> _課題_: 風太郎の看病をつづった本文にある一文「幸い、歩けないほどひどくはないので、よかった。」を英語に訳すこと。

> _本文_:

========================================

早いもので、今日で8月も終わる。8月は体調を崩した風太郎との付き合いが濃密な一ヶ月だった。計四回病院に担ぎ込んだ。
嘔吐と下痢をくり返し、餌もまったく口にしなくなり、立ち上がるのもやっとで、まともに歩けない日もあった。それでも、病院に入ると、気が張るのか、一見元気そうに見える。かかりつけの動物病院の獣医師たちは全員が風太郎好みの優しい笑顔の女性たちだからかもしれない。
一昨日と昨日、緊急の点滴を受けた。その間30分ほど、背中に刺した針が動いて外れないように抱きかかえ続けているときだった。風太郎は気が張っていたせいか四つ足で立ちっぱなしで、私は丸椅子に腰掛け前屈みの姿勢だった。娘たちが、二、三歳の頃にも夜間の救急病院でこんなことがあったなと思い出していた。その時、風太郎が背中の違和感あるいは苦痛のために結構強い力を出してもがき出した。それをなだめながら押さえようとしたとき、腰に電気が走った。ああ、ヤバいかもと思ったが、どうしようもなく、だんだん重たくなる腰を気にしながら点滴を終えた。
幸い、歩けないほどひどくはないので、よかった。
ちなみに、風太郎は一昨日の血液検査で粘膜性の腸炎と診断された。腸がひどい炎症を起こしまともに消化吸収ができなくなっているらしい。前立腺の肥大が進行していることも判明した。両者の因果関係とさらに根本的な原因は未だ不明である。その原因が判明したとしても、手術等に耐える体力はない。とにかく腸の炎症をおさえ、自力で栄養摂取できる状態に持っていくために、しばらく薬に頼るという選択をする他なかった。緊急の栄養補給と抗炎症のための点滴後は少し元気を取り戻し、餌も少しずつだが食べるようになった。消化吸収を助ける錠剤と炎症を抑える錠剤を紛れ込ませた高タンパクの餌である。
まあ、老いもあるしなあ、これからはこんな状態を繰り返すのだろうな、と覚悟を決めた。

========================================

(抽出したページのテキストデータ)
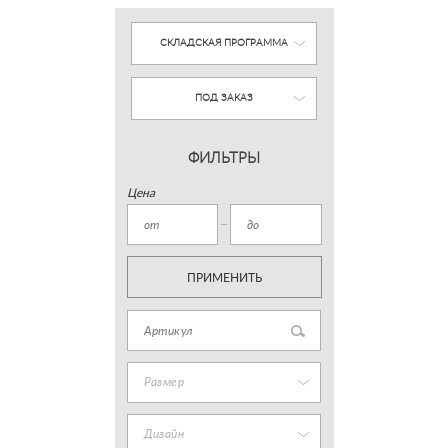
СКЛАДСКАЯ ПРОГРАММА
ПОД ЗАКАЗ
ФИЛЬТРЫ
Цена
ПРИМЕНИТЬ
Размер
Дизайн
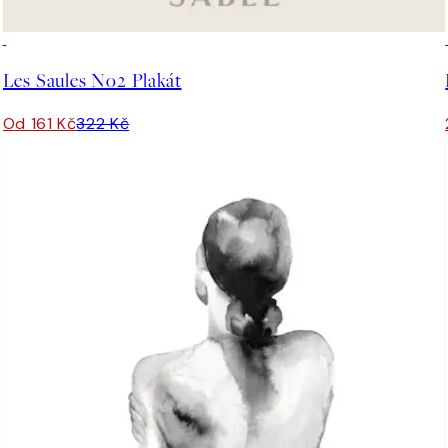
50%*
Les Saules No2 Plakát
Od 161 Kč
322 Kč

========================================

> _解答_: Fortunately, it isn't so bad that I can't walk, so that's a relief.